- _Instructions for the task_
Reproduce the entries shown below only from the line with "X43723000Y-14650000D03*" down to the line with "X43723000Y36350000D03*", keeping both end lines and copying each one exactly.

- _Listed entries_
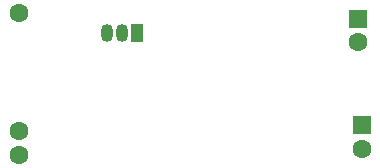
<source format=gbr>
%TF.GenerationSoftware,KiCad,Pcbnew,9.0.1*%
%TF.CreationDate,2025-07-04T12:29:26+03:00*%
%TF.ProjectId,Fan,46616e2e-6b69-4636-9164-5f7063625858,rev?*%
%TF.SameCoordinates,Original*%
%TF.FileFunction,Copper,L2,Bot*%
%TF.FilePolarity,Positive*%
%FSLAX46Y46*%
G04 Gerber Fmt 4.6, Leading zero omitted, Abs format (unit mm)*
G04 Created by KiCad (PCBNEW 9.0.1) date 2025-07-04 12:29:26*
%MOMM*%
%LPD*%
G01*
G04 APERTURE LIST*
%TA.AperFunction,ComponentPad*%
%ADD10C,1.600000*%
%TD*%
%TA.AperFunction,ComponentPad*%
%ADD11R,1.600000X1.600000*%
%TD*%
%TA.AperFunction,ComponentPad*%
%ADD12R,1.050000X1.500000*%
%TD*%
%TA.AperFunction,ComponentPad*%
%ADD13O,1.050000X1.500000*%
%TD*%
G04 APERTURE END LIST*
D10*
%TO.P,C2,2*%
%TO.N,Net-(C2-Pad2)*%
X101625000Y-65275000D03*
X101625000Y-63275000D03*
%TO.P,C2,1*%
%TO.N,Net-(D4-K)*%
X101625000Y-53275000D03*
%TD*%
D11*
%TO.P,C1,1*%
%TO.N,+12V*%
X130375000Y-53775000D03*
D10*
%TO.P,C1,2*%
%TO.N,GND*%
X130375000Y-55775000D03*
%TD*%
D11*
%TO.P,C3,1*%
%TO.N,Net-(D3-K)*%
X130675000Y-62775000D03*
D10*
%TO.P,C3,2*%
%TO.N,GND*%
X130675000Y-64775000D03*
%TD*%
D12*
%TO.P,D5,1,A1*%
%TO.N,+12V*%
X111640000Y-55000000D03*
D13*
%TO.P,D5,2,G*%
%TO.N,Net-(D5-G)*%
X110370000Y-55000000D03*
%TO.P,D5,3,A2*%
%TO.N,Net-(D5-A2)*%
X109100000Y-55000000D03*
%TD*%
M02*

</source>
==
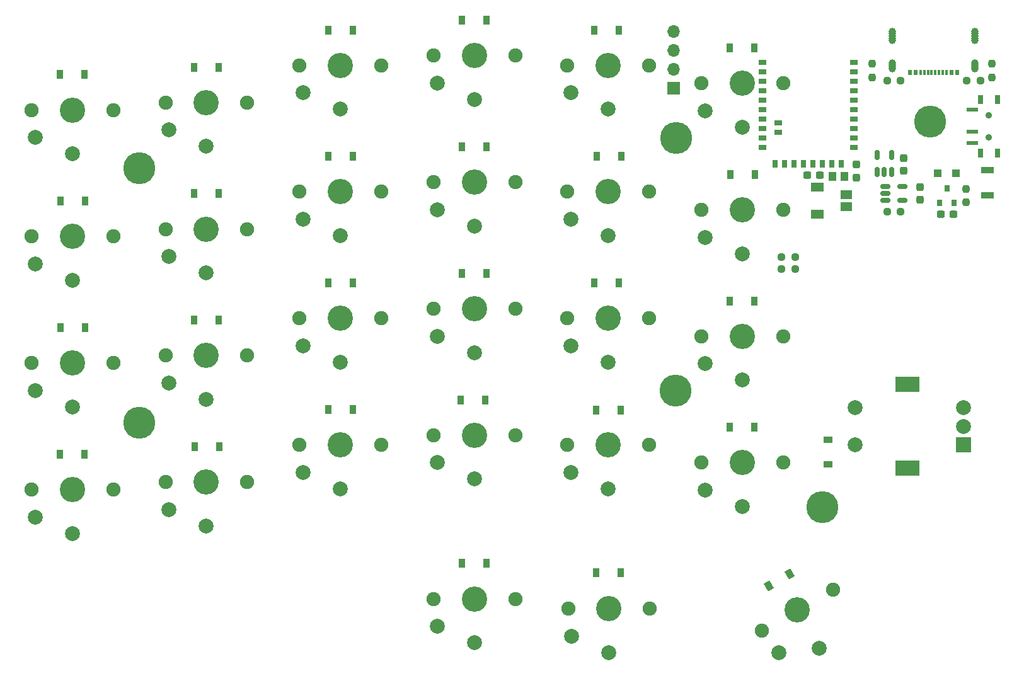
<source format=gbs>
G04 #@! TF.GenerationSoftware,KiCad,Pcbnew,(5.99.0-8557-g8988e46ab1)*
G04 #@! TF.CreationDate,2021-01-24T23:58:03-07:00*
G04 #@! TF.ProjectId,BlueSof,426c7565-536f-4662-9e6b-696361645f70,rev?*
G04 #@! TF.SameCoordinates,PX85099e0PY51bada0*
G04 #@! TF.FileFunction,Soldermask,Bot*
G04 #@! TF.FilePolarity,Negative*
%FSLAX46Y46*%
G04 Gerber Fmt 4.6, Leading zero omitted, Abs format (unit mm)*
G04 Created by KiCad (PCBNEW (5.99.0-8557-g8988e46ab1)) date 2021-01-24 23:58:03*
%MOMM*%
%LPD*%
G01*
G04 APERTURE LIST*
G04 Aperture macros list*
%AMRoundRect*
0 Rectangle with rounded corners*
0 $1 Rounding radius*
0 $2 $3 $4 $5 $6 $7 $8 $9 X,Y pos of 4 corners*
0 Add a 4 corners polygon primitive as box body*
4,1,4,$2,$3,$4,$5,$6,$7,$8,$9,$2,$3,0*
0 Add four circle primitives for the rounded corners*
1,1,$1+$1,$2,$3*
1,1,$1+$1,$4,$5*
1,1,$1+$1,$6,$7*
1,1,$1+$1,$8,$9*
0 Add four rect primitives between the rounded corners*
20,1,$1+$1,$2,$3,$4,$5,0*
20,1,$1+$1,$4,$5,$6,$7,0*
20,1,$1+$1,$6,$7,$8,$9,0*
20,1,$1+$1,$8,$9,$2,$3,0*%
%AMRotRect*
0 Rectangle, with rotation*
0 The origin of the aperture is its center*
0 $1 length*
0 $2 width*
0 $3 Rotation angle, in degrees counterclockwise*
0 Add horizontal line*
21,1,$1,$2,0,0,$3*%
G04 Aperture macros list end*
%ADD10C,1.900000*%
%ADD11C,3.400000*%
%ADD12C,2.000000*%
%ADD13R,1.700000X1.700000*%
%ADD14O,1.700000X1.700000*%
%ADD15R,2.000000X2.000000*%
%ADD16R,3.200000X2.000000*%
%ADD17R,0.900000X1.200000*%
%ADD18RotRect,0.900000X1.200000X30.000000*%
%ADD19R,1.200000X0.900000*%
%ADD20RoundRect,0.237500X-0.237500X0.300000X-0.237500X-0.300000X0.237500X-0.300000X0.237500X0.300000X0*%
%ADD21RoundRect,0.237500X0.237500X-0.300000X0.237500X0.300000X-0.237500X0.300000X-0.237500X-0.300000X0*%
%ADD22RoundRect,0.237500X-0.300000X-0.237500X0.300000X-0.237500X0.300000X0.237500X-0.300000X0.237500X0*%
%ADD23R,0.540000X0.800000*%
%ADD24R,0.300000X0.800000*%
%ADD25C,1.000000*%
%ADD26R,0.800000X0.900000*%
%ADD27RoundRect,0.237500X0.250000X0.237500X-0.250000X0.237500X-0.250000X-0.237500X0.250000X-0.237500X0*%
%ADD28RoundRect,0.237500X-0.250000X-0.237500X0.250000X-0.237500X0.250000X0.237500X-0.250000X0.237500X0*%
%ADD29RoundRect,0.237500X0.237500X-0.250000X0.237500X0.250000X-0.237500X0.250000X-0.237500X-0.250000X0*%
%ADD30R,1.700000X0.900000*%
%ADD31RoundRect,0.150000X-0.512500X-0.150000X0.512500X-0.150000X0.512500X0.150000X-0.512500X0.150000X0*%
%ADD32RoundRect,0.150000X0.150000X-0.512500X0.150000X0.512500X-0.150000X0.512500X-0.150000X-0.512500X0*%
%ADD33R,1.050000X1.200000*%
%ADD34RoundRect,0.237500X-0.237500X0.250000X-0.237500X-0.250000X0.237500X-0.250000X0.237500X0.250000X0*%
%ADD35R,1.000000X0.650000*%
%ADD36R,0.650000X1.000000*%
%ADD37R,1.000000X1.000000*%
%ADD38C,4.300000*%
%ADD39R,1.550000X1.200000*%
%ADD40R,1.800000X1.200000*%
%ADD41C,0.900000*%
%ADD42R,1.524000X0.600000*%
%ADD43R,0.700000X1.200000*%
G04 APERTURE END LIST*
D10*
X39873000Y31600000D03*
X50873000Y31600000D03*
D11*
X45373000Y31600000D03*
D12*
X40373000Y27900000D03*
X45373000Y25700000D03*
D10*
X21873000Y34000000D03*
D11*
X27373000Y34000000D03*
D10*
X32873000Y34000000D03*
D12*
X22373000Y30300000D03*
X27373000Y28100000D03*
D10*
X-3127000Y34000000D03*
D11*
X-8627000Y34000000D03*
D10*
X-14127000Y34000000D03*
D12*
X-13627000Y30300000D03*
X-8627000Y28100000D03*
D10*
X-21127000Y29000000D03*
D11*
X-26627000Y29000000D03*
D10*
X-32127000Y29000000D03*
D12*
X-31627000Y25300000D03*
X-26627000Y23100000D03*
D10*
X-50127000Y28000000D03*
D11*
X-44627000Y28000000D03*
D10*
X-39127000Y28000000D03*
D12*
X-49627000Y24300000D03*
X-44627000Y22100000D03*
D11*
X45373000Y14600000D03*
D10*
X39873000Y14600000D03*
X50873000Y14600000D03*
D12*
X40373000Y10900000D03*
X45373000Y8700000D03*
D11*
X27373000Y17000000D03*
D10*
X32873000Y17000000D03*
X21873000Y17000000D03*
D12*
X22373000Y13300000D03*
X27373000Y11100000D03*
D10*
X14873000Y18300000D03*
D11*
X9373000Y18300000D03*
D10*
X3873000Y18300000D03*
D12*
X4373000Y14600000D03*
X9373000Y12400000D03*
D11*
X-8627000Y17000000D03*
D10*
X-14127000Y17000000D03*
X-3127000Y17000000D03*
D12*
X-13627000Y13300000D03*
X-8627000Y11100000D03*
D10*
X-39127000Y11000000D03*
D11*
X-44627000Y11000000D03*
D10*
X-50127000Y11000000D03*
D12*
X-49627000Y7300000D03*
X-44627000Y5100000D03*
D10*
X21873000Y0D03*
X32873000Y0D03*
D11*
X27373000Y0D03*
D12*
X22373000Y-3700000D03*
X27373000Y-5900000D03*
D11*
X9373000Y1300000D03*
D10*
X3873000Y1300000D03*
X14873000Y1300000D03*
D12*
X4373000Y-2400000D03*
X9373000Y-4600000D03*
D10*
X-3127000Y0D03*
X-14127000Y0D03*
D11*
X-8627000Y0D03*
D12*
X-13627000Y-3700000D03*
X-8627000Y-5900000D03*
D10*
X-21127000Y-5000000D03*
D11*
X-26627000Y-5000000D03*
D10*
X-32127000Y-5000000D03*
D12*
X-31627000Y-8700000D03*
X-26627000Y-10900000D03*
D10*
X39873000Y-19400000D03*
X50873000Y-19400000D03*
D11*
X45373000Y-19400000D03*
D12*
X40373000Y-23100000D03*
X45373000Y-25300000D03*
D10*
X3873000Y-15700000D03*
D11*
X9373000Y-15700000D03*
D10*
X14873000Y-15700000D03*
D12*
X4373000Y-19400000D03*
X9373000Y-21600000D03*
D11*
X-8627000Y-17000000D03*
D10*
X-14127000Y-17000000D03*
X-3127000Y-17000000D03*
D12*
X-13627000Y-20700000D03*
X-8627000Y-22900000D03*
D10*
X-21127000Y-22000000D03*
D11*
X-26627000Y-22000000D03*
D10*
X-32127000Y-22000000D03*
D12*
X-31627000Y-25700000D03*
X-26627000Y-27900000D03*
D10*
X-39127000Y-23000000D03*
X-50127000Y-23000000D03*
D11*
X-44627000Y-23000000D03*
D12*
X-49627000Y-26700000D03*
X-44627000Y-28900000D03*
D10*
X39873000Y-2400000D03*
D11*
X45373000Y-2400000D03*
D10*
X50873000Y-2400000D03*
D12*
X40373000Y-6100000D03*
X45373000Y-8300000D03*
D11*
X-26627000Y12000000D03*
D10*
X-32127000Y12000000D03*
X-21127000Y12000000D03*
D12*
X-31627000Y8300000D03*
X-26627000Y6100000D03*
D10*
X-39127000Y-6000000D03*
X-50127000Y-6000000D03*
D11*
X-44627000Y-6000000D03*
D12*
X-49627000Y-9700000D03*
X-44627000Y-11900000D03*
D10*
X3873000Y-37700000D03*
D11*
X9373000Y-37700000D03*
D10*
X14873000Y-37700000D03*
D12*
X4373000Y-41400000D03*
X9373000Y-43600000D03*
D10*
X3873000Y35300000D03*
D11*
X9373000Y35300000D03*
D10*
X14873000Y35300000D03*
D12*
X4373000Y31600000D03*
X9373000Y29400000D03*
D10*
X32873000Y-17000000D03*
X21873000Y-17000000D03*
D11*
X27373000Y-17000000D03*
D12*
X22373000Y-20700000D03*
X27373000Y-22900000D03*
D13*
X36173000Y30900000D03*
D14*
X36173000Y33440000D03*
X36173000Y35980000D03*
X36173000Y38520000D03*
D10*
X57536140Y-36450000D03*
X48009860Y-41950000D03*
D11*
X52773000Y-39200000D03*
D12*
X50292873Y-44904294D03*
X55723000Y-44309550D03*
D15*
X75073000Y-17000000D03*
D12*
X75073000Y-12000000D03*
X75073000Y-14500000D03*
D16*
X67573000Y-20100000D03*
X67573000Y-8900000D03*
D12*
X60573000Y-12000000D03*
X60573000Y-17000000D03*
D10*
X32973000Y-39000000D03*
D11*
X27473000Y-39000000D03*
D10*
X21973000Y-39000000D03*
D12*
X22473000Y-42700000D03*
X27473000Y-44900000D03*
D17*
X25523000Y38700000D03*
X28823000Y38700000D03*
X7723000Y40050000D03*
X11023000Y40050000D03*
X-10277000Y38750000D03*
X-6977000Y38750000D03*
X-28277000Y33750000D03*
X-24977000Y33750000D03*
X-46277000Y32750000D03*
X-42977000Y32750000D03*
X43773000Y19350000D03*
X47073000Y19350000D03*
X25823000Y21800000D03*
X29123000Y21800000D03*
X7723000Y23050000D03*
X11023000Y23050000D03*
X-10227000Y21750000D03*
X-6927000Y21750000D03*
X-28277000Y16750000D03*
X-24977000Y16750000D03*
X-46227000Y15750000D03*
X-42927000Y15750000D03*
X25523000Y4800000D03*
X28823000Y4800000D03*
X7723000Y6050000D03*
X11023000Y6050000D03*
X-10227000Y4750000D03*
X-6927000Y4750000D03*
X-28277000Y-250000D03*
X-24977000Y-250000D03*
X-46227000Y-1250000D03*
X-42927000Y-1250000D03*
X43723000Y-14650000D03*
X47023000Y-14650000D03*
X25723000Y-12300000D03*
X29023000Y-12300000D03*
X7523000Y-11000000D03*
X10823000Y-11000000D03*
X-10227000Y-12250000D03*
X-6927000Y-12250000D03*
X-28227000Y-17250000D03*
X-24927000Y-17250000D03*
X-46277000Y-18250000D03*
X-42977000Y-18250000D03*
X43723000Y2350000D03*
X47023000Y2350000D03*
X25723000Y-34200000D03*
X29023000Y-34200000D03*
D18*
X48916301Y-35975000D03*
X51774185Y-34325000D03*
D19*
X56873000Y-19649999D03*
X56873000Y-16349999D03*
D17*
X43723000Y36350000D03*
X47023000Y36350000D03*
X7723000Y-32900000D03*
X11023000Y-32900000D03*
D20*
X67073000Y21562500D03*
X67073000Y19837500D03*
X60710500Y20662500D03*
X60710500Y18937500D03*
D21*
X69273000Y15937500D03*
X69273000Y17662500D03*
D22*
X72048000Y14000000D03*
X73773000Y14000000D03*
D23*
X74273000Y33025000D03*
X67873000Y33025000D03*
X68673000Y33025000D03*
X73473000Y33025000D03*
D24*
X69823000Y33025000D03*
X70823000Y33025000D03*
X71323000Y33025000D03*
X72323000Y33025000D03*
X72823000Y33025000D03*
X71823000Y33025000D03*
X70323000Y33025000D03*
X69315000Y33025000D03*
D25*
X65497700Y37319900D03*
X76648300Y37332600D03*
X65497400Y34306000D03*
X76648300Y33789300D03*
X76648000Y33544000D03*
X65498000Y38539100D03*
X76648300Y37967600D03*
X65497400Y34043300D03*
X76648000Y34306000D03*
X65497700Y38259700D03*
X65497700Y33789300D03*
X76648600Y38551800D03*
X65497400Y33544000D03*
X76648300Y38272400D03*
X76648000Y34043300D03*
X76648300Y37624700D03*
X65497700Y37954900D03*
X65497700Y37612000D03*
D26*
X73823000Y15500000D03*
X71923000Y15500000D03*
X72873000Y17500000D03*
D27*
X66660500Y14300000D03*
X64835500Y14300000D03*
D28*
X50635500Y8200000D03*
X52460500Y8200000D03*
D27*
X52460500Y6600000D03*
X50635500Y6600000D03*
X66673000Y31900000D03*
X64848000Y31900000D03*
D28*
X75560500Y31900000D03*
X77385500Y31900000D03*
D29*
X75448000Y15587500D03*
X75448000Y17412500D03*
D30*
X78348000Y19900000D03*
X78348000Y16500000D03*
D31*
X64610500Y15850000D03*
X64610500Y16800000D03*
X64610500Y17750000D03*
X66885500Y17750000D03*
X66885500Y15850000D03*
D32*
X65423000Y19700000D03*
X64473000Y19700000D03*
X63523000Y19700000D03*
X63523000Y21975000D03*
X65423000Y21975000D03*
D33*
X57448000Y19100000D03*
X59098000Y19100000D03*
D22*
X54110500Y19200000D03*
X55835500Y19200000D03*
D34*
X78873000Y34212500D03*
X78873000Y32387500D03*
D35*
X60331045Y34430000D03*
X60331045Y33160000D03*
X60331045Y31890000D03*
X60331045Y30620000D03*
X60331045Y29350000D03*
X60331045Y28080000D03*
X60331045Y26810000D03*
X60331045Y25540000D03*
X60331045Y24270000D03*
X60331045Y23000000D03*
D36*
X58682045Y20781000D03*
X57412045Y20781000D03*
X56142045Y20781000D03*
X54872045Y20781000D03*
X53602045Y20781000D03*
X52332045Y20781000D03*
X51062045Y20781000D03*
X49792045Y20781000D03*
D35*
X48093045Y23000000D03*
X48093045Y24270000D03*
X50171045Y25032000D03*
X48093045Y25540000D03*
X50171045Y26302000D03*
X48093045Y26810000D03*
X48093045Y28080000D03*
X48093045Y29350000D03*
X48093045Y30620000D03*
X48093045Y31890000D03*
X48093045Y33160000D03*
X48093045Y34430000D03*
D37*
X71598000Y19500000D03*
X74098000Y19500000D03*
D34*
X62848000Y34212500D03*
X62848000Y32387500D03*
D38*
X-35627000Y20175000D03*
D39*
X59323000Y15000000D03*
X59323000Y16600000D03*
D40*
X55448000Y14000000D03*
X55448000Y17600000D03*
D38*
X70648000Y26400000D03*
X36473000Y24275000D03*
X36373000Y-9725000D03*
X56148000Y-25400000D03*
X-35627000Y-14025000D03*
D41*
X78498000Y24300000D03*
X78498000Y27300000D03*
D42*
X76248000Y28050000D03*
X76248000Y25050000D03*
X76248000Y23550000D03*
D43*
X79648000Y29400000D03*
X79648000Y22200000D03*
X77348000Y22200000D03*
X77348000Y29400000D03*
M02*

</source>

- _Response_
X43723000Y-14650000D03*
X47023000Y-14650000D03*
X25723000Y-12300000D03*
X29023000Y-12300000D03*
X7523000Y-11000000D03*
X10823000Y-11000000D03*
X-10227000Y-12250000D03*
X-6927000Y-12250000D03*
X-28227000Y-17250000D03*
X-24927000Y-17250000D03*
X-46277000Y-18250000D03*
X-42977000Y-18250000D03*
X43723000Y2350000D03*
X47023000Y2350000D03*
X25723000Y-34200000D03*
X29023000Y-34200000D03*
D18*
X48916301Y-35975000D03*
X51774185Y-34325000D03*
D19*
X56873000Y-19649999D03*
X56873000Y-16349999D03*
D17*
X43723000Y36350000D03*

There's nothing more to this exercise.